The Spanish nobility seem to have liked showing off their heraldry. Unlike the illustration in the Manesse Codex where most caparisons have a sprinkling of small heraldic devices, Spanish illustrations tend to show the barding with a single large form of the arms in each quarter of the housing. Sometimes the arms are split across front and back, as on the seal of the Kings of Castile and Leon.
These are not figures to paint if you don't want to do the heraldry. Some of these have the arms repeated on - the shield, four quarters of the caparison, each of the sleeves and often on the helmet.

Usually the heraldry aren't on the main body of the surcoat but there are exceptions.

Interestingly, in many of the early pictures showing surcoats from across Europe they don't show the coats of arms, so that probably isn't the original reason for surcoats being adopted.

More Spanish another time, including some of the personalities.


Rune said...

Thanks for the pictures that will give some inspiration for a Bolognese army. And the CoA-link will be very useful. I'll definitely be picking 10-15 CoAs to supplement the existing guild flags.

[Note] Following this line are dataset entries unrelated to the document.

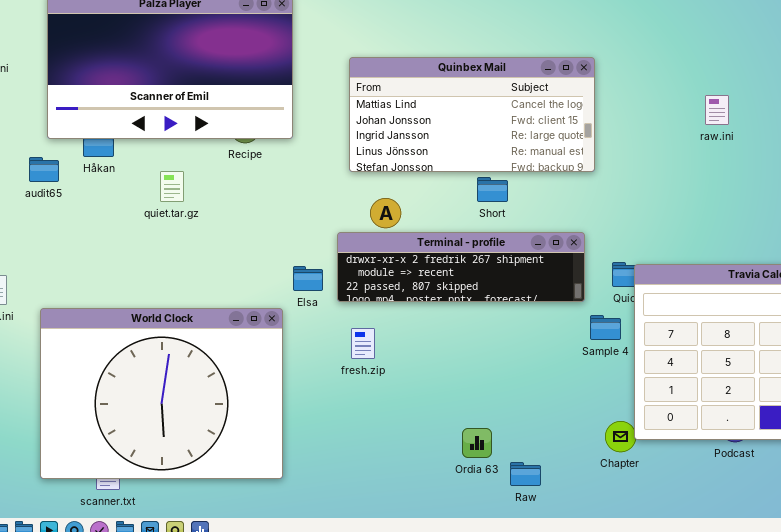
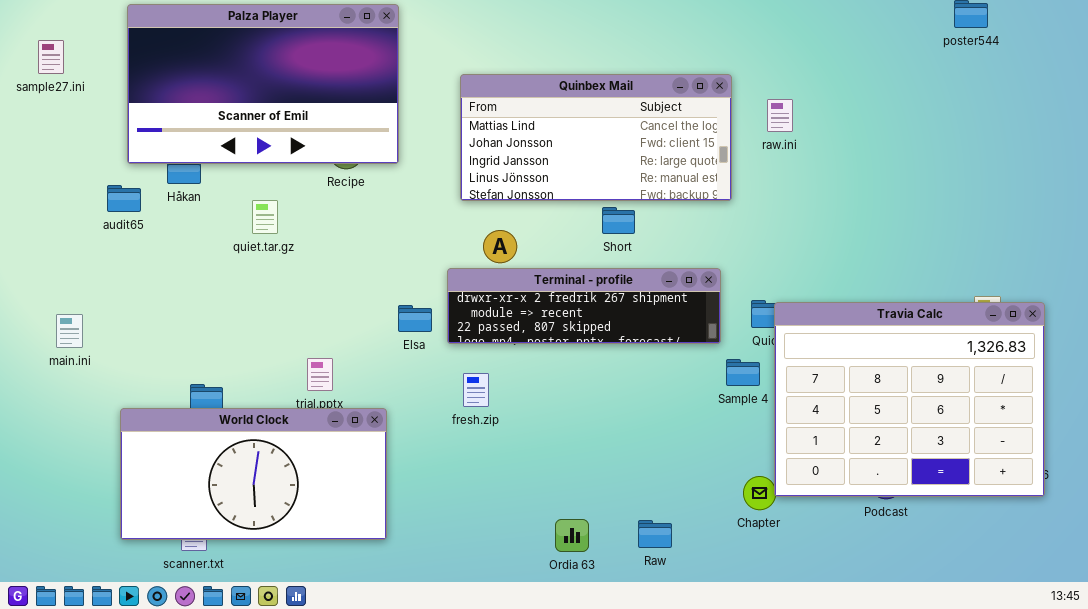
raw.ini: [705,95,729,125] -> [767,99,793,132], moved
World Clock: [40,308,283,479] -> [120,408,387,540], resized
Ordia 63: [462,428,492,458] -> [555,519,589,552], moved

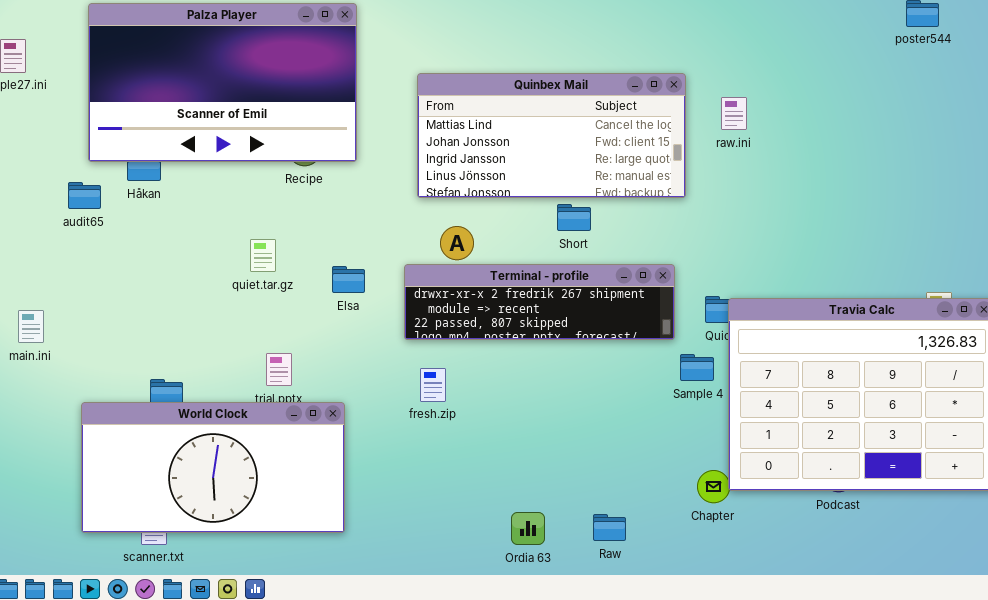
quiet.tar.gz: [252,200,278,234] -> [250,239,276,272], moved
Elsa: [398,305,432,332] -> [332,266,365,293], moved

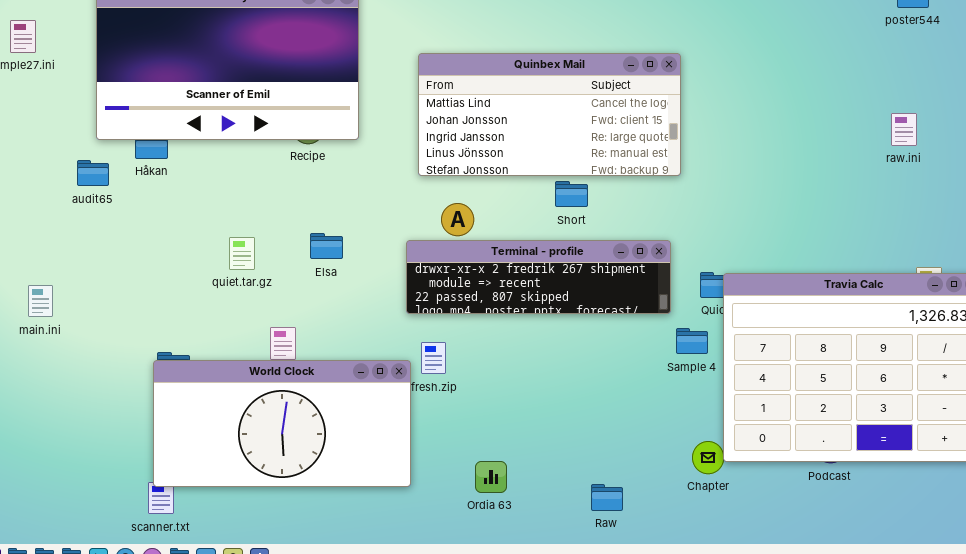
raw.ini: [721,97,747,130] -> [891,113,917,146], moved
quiet.tar.gz: [250,239,276,272] -> [229,237,255,270], moved
Elsa: [332,266,365,293] -> [310,233,343,259], moved
World Clock: [81,402,345,533] -> [153,360,411,487], moved
Ordia 63: [511,512,545,545] -> [475,461,507,493], moved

I've a question regarding your Aragonese knights. Do you base your choice of CoA on names mentioned in Runciman's book. Or have you pick them based on your own research?

I'm asking because I'll have to choose between Scotland or the Iberian peninsular as the next area to be added to the early HYW section.
I'll no doubt stray from the 14th century. I'm thinking ca 1200-1450.

So if you have any prominent persons which I definitely should make a banner for, please send me a list.

And I wholeheartedly agree with the Spanish nobs. When you have heraldic arms. Flaunt it. ;-)

Swampster said...

Most of the arms were chosen by looking through the info on the Spanish and Catalan heraldry sites and looking which ones were current in the 13th century. Some were names mentioned in some of the sources though there is only one specific non-royal which I wanted to do (I'm going to do something about him). I wasn't too picky about which were Catalan, especially as some non-Aragonese knights seemed to fight for the King of Aragon and also because I have painted the King of Castile and Leon as well.
I can have a trawl through a couple of books and suggest some names. One of the interesting things about doing Iberians is that the triangular flag was popular - which makes fitting in the arms tricky at times! There are also the interesting shapes used for the Catalan flags.

Rune said...

I have borrowed the book by Runciman you mentioned, but it would be much appreciated if you suggest a few names.

The shape of the flags used are definitely of interest. The triangular ones seems to be pavon pennon a la these from Italy. "Donna Hrynkiw"

But from this site you can see the classic rectangular to square form and flags with swallowtails or rounded ending.
"Banderas Militares" Have you come across any good reference work for sorting out these designs?

Swampster said...

I've sent a list of names directly to your email address.
I'll post something with what I have about Spanish flags.

Neldoreth said...

Excellent info and certainly a period and area that I am interested in. It is worth noting though that Navwar's Roundaway line includes Spanish knights, although they are 14th century so a bit later than the period you are referring to.

Great stuff!

Swampster said...

Cheers, Neldoreth.
I'll look forward to seeing your work in this period as your other stuff is inspirational.
I meant to add Navwar after seeing your Persians.